- Born: 22 March 1909 Horten, Norway
- Died: 2 April 1999 (aged 90)
- Allegiance: Norway
- Branch: Royal Norwegian Navy
- Conflicts: World War II
- Awards: Defence Medal 1940–1945 Order of the Sword Order of Dannebrog

= Andreas Rygg =

Norwegian military officer (1909–1999)

Andreas Kielland Rygg (22 March 1909 – 2 April 1999) was a Norwegian military officer.

He was born in Horten, a son of naval commander Andreas Andersen and Nelly Kielland. He finished secondary school in 1929 and graduated as a naval officer in 1932. He married Sofie Gram in 1937, daughter of stipendiary magistrate Harald Gram and sister of Gregers Gram.

He served on several vessels, from 1939 as second-in-command of HNoMS B-6. In May 1940 he temporarily left naval service, being hired in the Ministry of Provisioning in the summer.
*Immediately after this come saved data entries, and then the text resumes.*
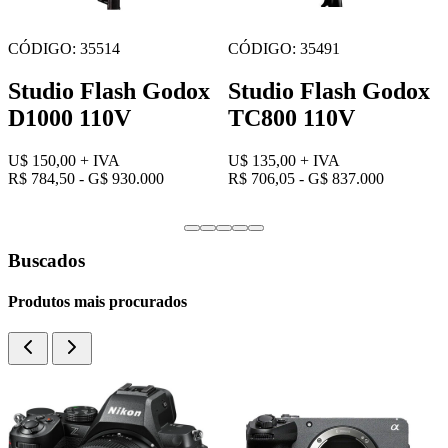
CÓDIGO: 34678
CÓDIGO: 34661
Studio Flash QL-
Studio Flash QL-
500 Quartz Light
1000 Quartz Light
110V
110V
U$ 60,00
+ IVA
U$ 65,00
+ IVA
R$ 313,80 - G$ 372.000
R$ 339,95 - G$ 403.000
Buscados
Produtos mais procurados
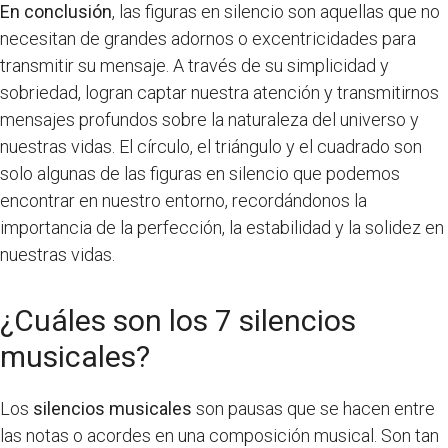
En conclusión
, las figuras en silencio son aquellas que no
necesitan de grandes adornos o excentricidades para
transmitir su mensaje. A través de su simplicidad y
sobriedad, logran captar nuestra atención y transmitirnos
mensajes profundos sobre la naturaleza del universo y
nuestras vidas. El círculo, el triángulo y el cuadrado son
solo algunas de las figuras en silencio que podemos
encontrar en nuestro entorno, recordándonos la
importancia de la perfección, la estabilidad y la solidez en
nuestras vidas.
¿Cuáles son los 7 silencios
musicales?
Los
silencios musicales
son pausas que se hacen entre
las notas o acordes en una composición musical. Son tan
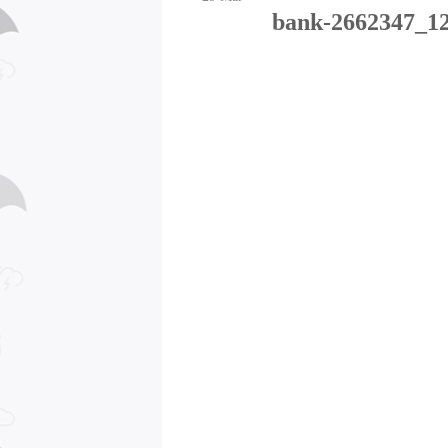
bank-2662347_1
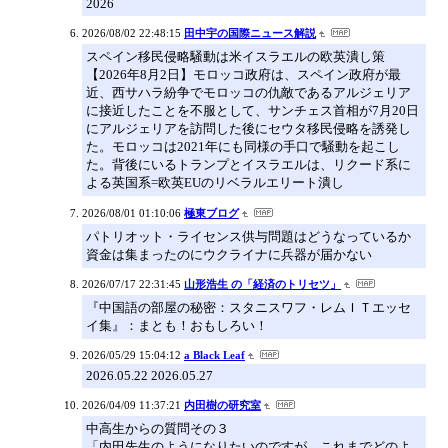
2026
2026/08/02 22:48:15
田中宇の国際ニュース解説
スペイン移民侵略騒動は米イスラエルの欧英潰し策
【2026年8月2日】モロッコ政府は、スペイン政府が最
近、西サハラ紛争でモロッコの仇敵であるアルジェリア
に接近したことを不服として、サンチェス首相が7月20日
にアルジェリアを訪問した後にセウタ移民侵略を誘発し
た。モロッコは2021年にも同様の手口で騒動を起こし
た。背後にいるトランプとイスラエルは、リクード系に
よる英国系=欧英EUのリベラルエリート潰し
2026/08/01 01:10:06
極東ブログ
パトリオット・ライセンス供与問題はどうなっているか
資金は集まったのにウクライナに兵器が届かない
2026/07/17 22:31:45
山形浩生 の「経済のトリセツ」
『中国語の部屋の秘密：スタニスワフ・レムＩＴエッセ
イ集』：まとも！おもしろい！
2026/05/29 15:04:12
a Black Leaf
2026.05.22 2026.05.27
2026/04/09 11:37:21
内田樹の研究室
中高生からの質問その３
「内田先生のようになりたいのですが、これまでどのよ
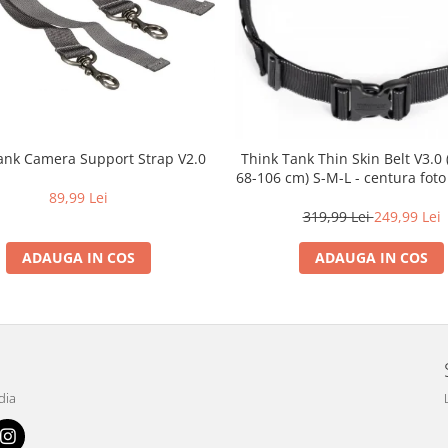
ank Camera Support Strap V2.0
Think Tank Thin Skin Belt V3.0
68-106 cm) S-M-L - centura foto
89,99 Lei
319,99 Lei
249,99 Lei
ADAUGA IN COS
ADAUGA IN COS
dia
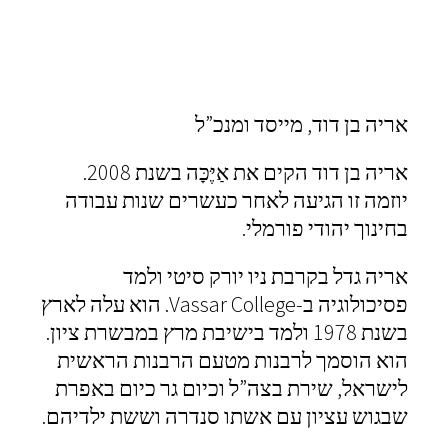
אריה בן דוד, מייסד ומנכ”ל
אריה בן דוד הקים את אַיֶּכָּה בשנת 2008.
יוזמה זו הגיעה לאחר כעשרים שנות עבודה
בחינוך יהודי פורמלי.
אריה גדל בקרבת ניו יורק סיטי ולמד
פסיכולוגיה ב-
Vassar College
. הוא עלה לארץ
בשנת 1978 ולמד בישיבת מרץ במבשרת ציון.
הוא הוסמך לרבנות מטעם הרבנות הראשית
לישראל, שירת בצה”ל וכיום גר כיום באפרת
שבגוש עציון עם אשתו סנדרה וששת ילדיהם.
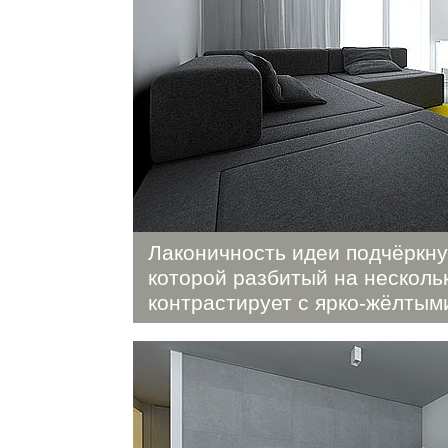
Лаконичность идеи подчёркну
которой разбитый на несколь
контрастирует с ярко-жёлтым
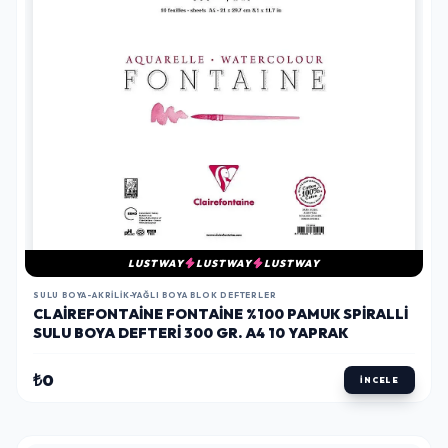
LUSTWAY
LUSTWAY
LUSTWAY
SULU BOYA-AKRILIK-YAĞLI BOYA BLOK DEFTERLER
CLAIREFONTAINE FONTAINE %100 PAMUK SPIRALLI
SULU BOYA DEFTERI 300 GR. A4 10 YAPRAK
₺0
İNCELE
During the German occupation of Norway he established the clandestine organization for naval intelligence RMO, which operated from Oslo from the spring of 1942. Rygg chaired RMO until he had to flee to Sweden in 1943, due to the German mass arrest of Norwegian military officers. From 1943 to 1945 he served at the military office of the Norwegian Legation in Stockholm.
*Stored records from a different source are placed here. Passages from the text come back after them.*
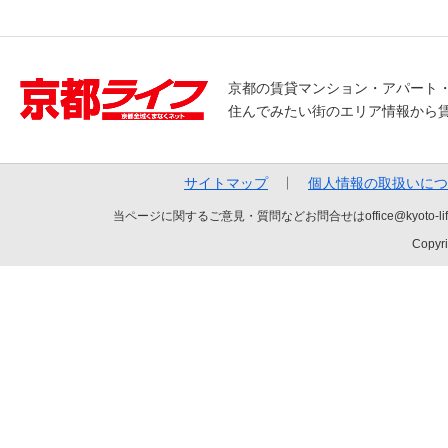
京都の賃貸マンション・アパート
住んでみたい街のエリア情報から
サイトマップ
個人情報の取扱いにつ
当ページに関するご意見・質問などお問合せはoffice@kyot
Copyri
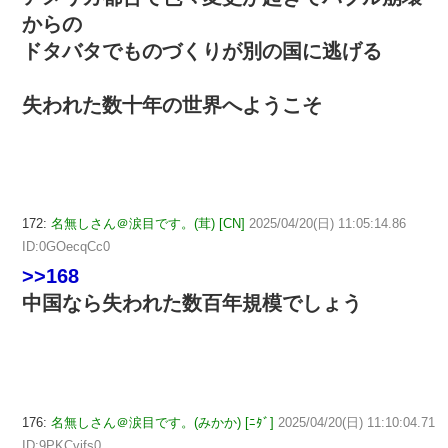
からの
ドタバタでものづくりが別の国に逃げる
失われた数十年の世界へようこそ
172:
名無しさん＠涙目です。(茸) [CN]
2025/04/20(日) 11:05:14.86
ID:0GOecqCc0
>>168
中国なら失われた数百年規模でしょう
176:
名無しさん＠涙目です。(みかか) [ﾆﾀﾞ]
2025/04/20(日) 11:10:04.71
ID:9PKCvifs0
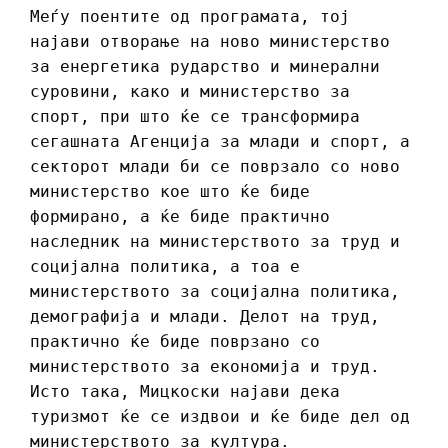
Меѓу поентите од програмата, тој
најави отворање на ново министерство
за енергетика рударство и минерални
суровини, како и министерство за
спорт, при што ќе се трансформира
сегашната Агенција за млади и спорт, а
секторот млади би се поврзало со ново
министерство кое што ќе биде
формирано, а ќе биде практично
наследник на министерството за труд и
социјална политика, а тоа е
министерството за социјална политика,
демографија и млади. Делот на труд,
практично ќе биде поврзано со
министерството за економија и труд.
Исто така, Мицкоски најави дека
туризмот ќе се издвои и ќе биде дел од
министерството за култура.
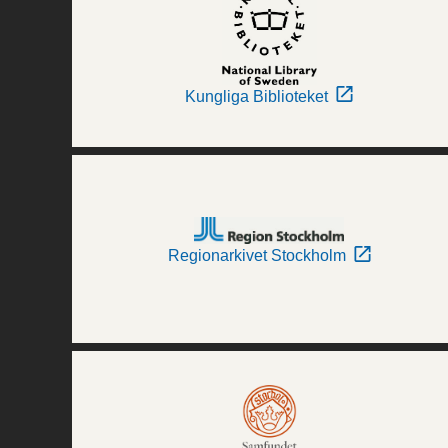
Kungliga Biblioteket
Regionarkivet Stockholm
He served as naval attaché in Stockholm and Copenhagen from 1948 to 1950, and assistant naval attaché in Washington, D.C. from 1950 to 1952. He was Border Commissioner at the Norway-Soviet border from 1962 to 1969, and then worked in the naval staff until 1974.

He was decorated with the Defence Medal 1940–1945, was a Knight, First Class of the Swedish Order of the Sword, and the Danish Order of Dannebrog.